Ragazza robotica che non combatte mostri giapponesi

Sagawa Mecha

Macchine variabilmente antropomorfe che camminano per strada, sollevano cose, impugnano armi e, più raramente, pensano, saranno un punto fondamentale della società futura, qui da noi ed altrove. Tanto vale entrarci dentro e guidarle in prima persona, come fatto da questa ragazza che, per una pura e semplice coincidenza, indossa la riconoscibile gonna a pieghe delle uniformi scolastiche giapponesi. Nel suo paese il ROBOT, o per meglio dire MECHA, è una creatura popolare che pervade ogni ambito dello scibile e delle discipline artistiche o creative: trova la sua voce sulle pagine dei manga e in televisione, scaturendone rafforzato anche nelle sue declinazioni più materialmente credibili e imminenti. Tanto che, prevedibilmente, alcune delle più grandi compagnie multinazionali d’Oriente, le formidabili zaibatsu, iniziano di questi tempi a costruire i primi esemplari d’homo roboticus realmente funzionanti.

━━━━━━

■ **Cosa fare**: Riassumi in due frasi il brano scelto.

━━━━━━

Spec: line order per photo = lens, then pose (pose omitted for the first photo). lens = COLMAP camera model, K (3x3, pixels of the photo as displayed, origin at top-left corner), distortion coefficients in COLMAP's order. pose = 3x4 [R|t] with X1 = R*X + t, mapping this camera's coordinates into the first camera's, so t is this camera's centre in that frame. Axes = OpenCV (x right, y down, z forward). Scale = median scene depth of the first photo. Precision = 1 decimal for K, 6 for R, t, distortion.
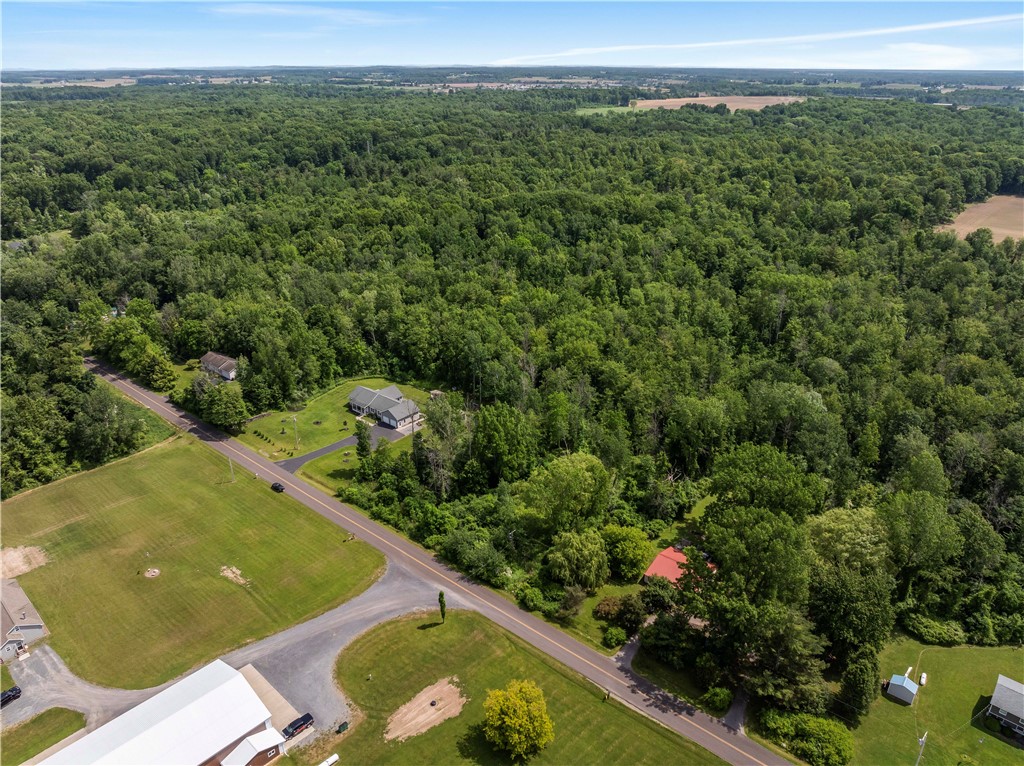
lens RADIAL K [[723.1, 0, 512.0], [0, 723.1, 383.0], [0, 0, 1]] dist [-0.034343, -0.000912]
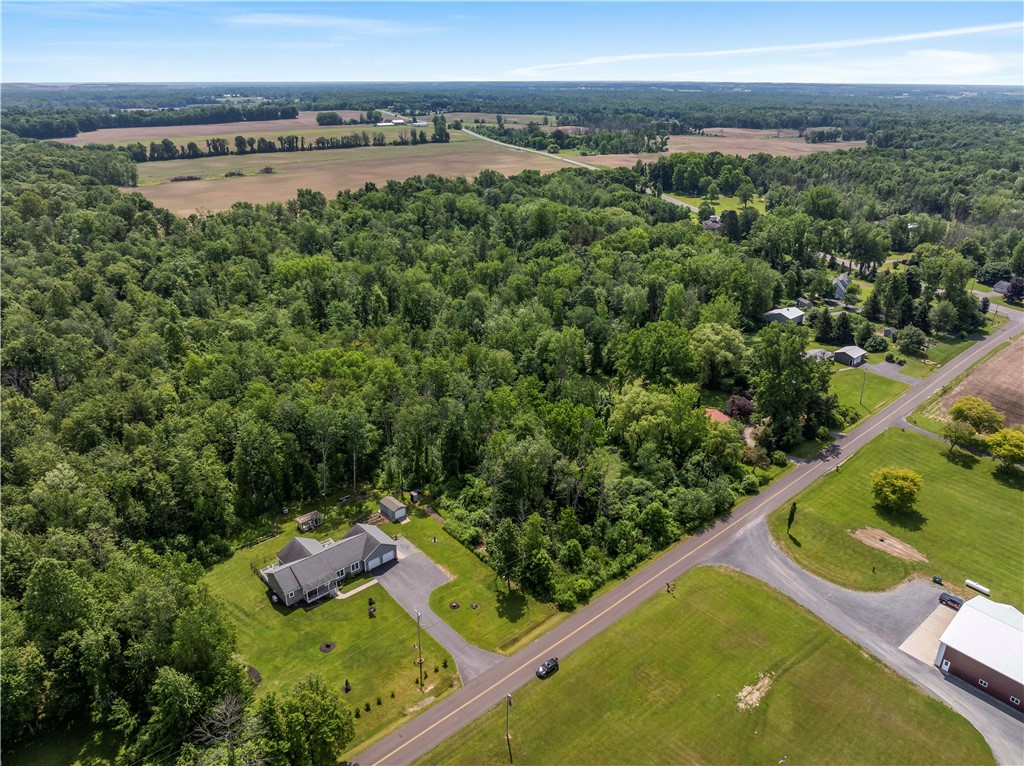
lens RADIAL K [[710.9, 0, 513.9], [0, 710.9, 416.6], [0, 0, 1]] dist [-0.039054, 0.003737]
pose [[0.136408, -0.430361, 0.892290, -0.840762], [0.401388, 0.847474, 0.347384, -0.293010], [-0.905694, 0.310768, 0.288344, 0.817347]]
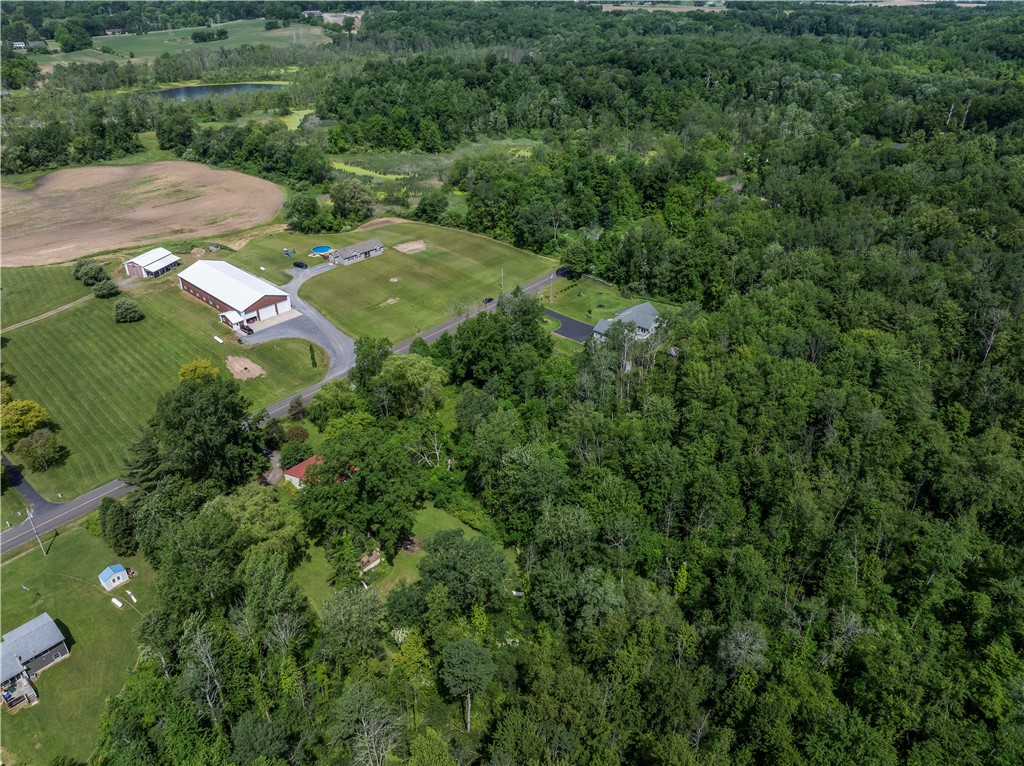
lens RADIAL K [[723.1, 0, 512.0], [0, 723.1, 383.0], [0, 0, 1]] dist [-0.034343, -0.000912]
pose [[0.000856, 0.511740, -0.859140, 0.937255], [-0.421297, 0.779359, 0.463798, -0.390330], [0.906922, 0.361556, 0.216262, 0.852375]]
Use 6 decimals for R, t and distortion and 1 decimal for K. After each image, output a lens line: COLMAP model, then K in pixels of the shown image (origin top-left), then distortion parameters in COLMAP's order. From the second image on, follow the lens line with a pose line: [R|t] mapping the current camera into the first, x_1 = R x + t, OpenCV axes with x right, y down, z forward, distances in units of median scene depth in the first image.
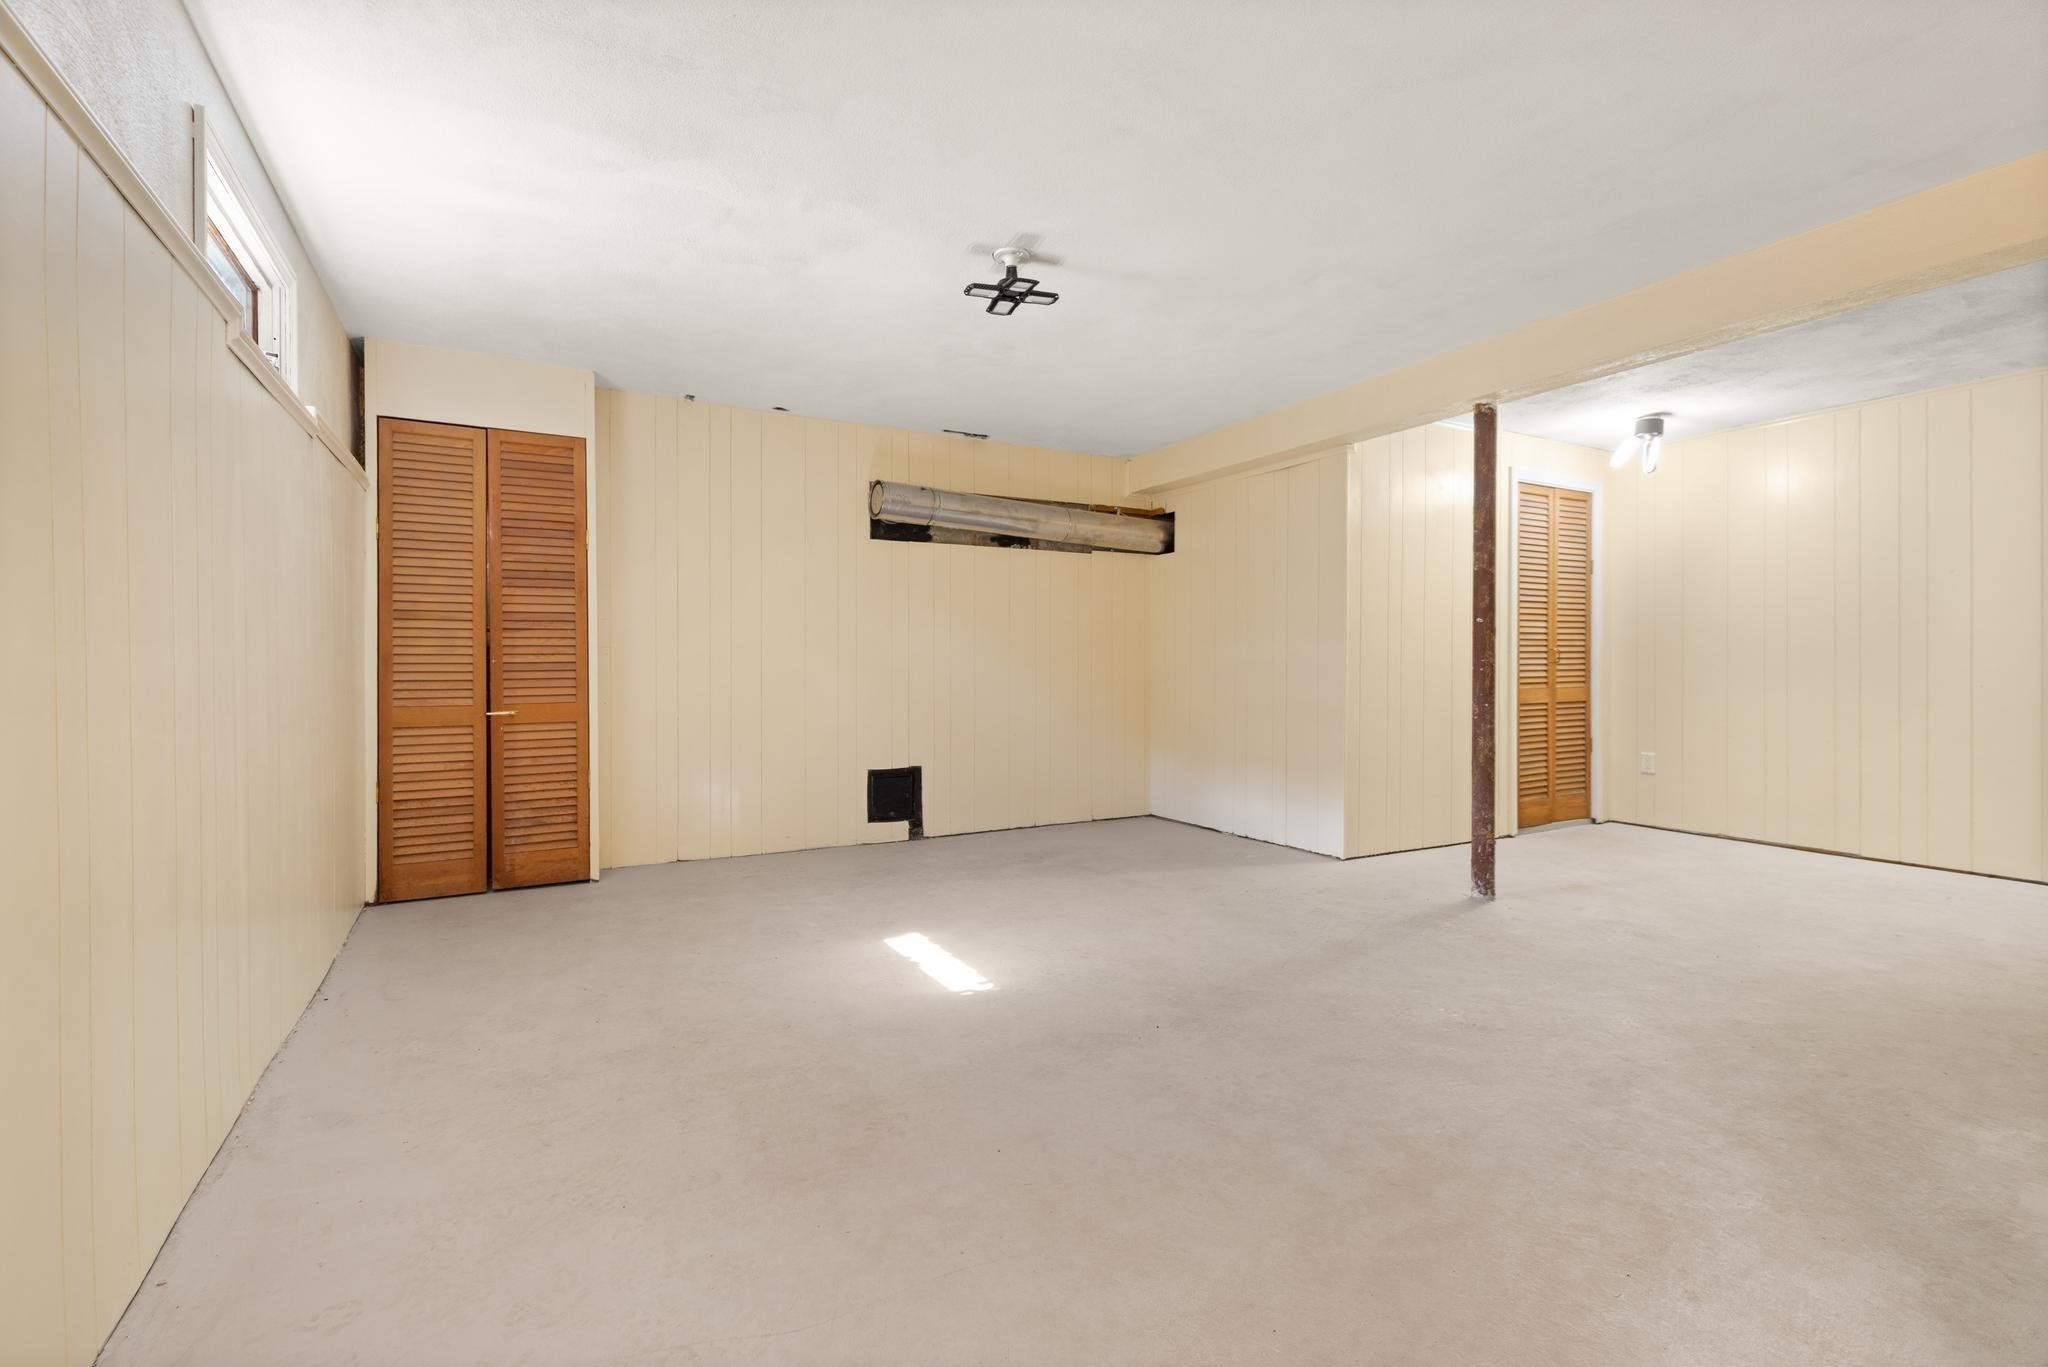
lens RADIAL K [[942.2, 0, 1030.6], [0, 942.2, 680.6], [0, 0, 1]] dist [0.004363, -0.001418]
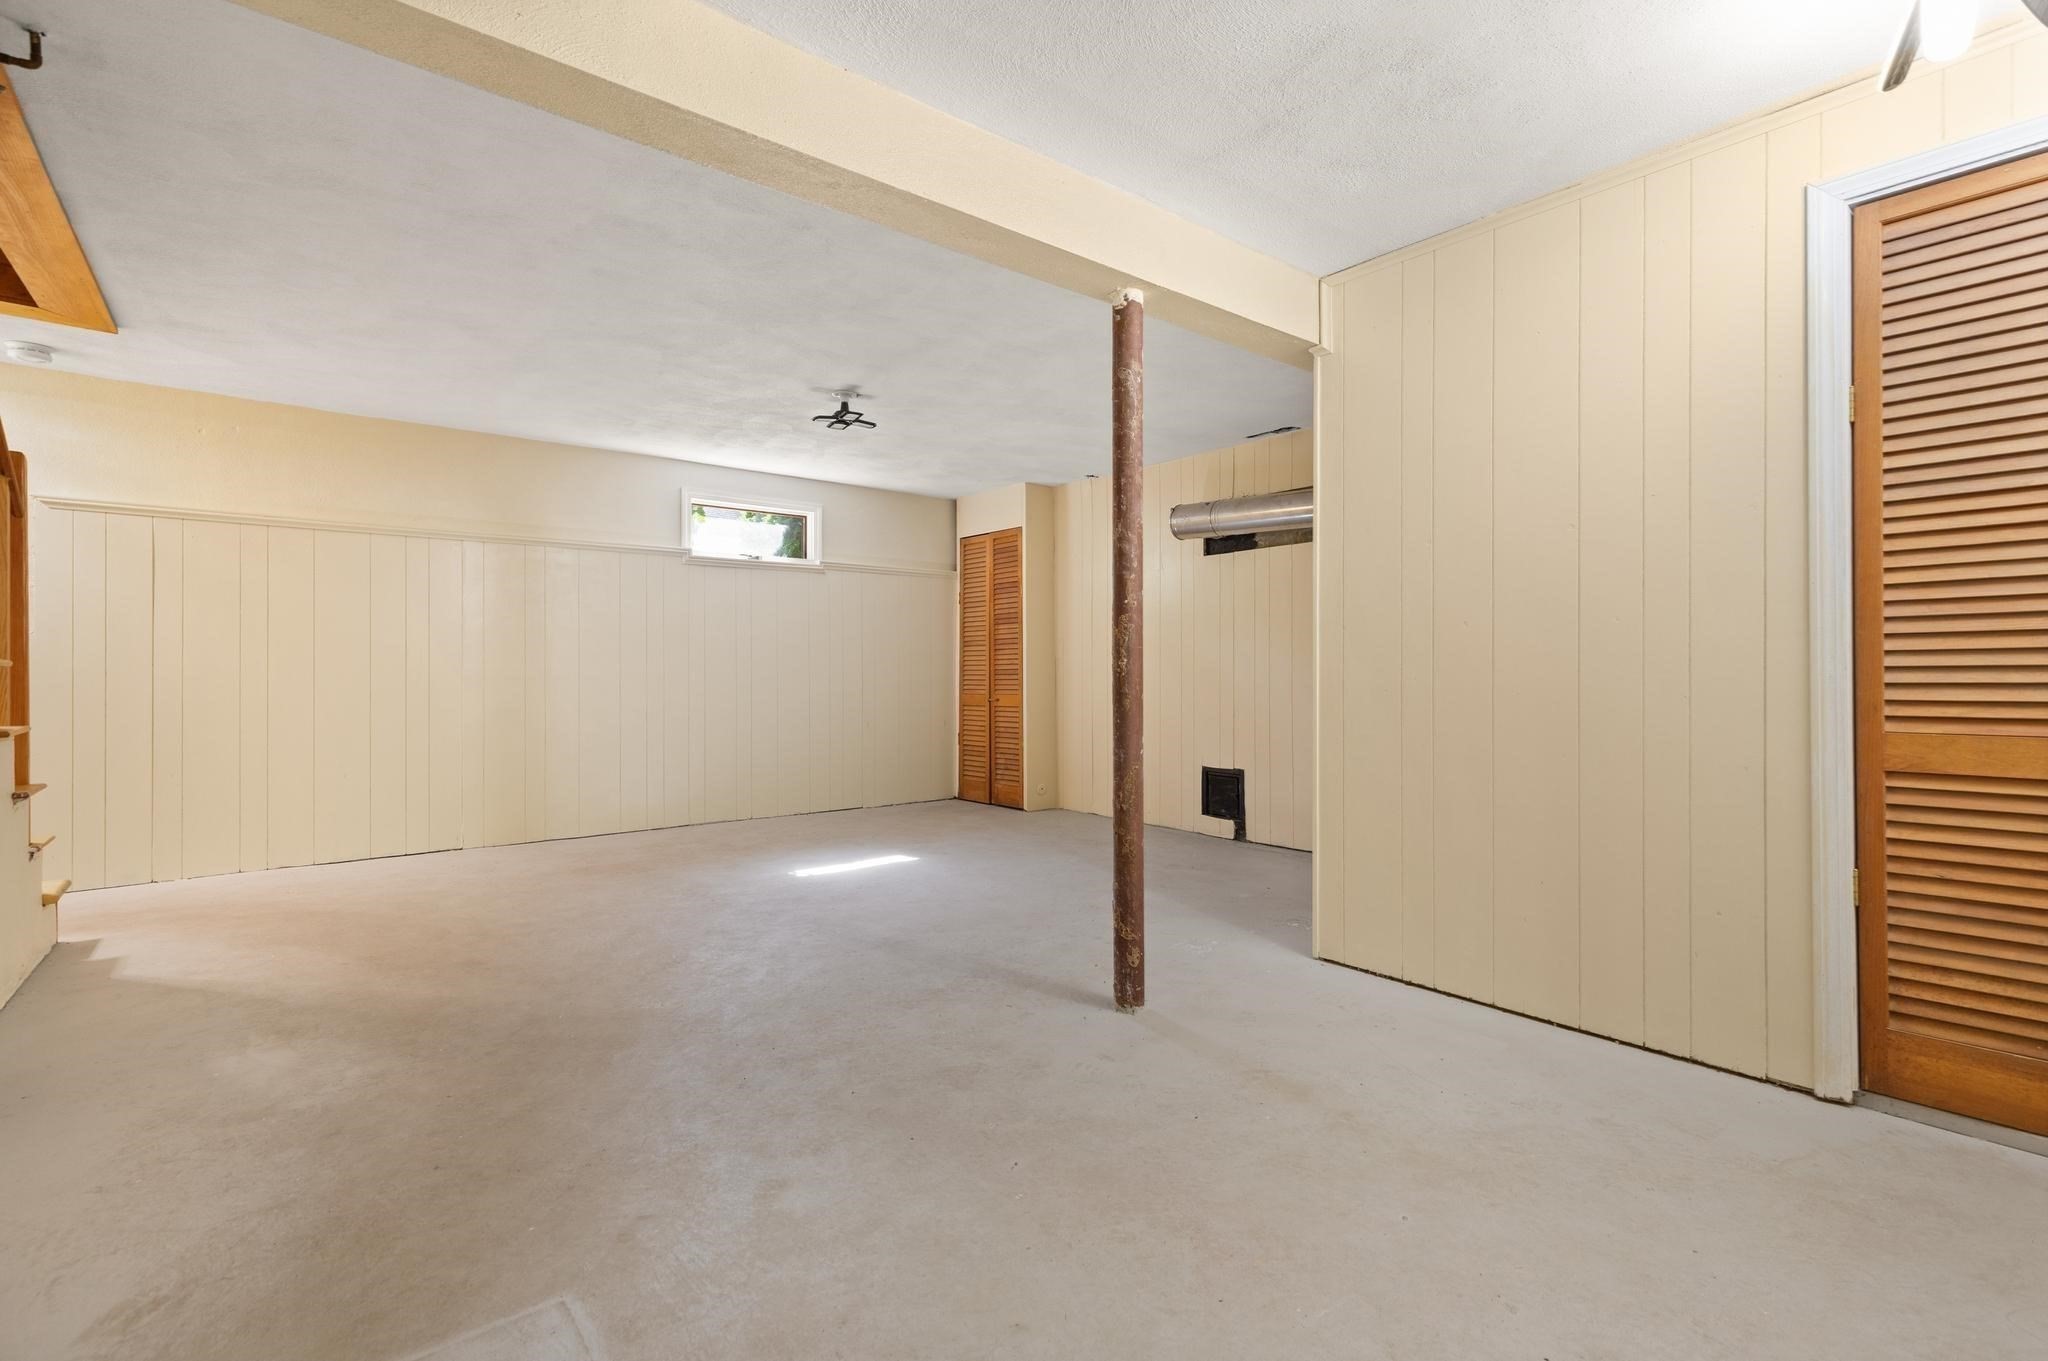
lens RADIAL K [[942.2, 0, 1027.3], [0, 942.2, 672.5], [0, 0, 1]] dist [0.004363, -0.001418]
pose [[0.164139, 0.000705, -0.986437, 1.054353], [-0.016723, 0.999858, -0.002068, -0.010840], [0.986295, 0.016836, 0.164128, 0.743004]]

━━━━━━

■ **La tua risposta**: Le macchine più o meno simili all'uomo saranno importantissime nella società futura, e una ragazza con la gonna a pieghe delle uniformi scolastiche giapponesi ne guida una stando al suo interno. In Giappone il mecha è una figura molto popolare, presente nei manga e in televisione, tanto che alcune grandi multinazionali orientali, le zaibatsu, cominciano a costruirne i primi esemplari davvero funzionanti.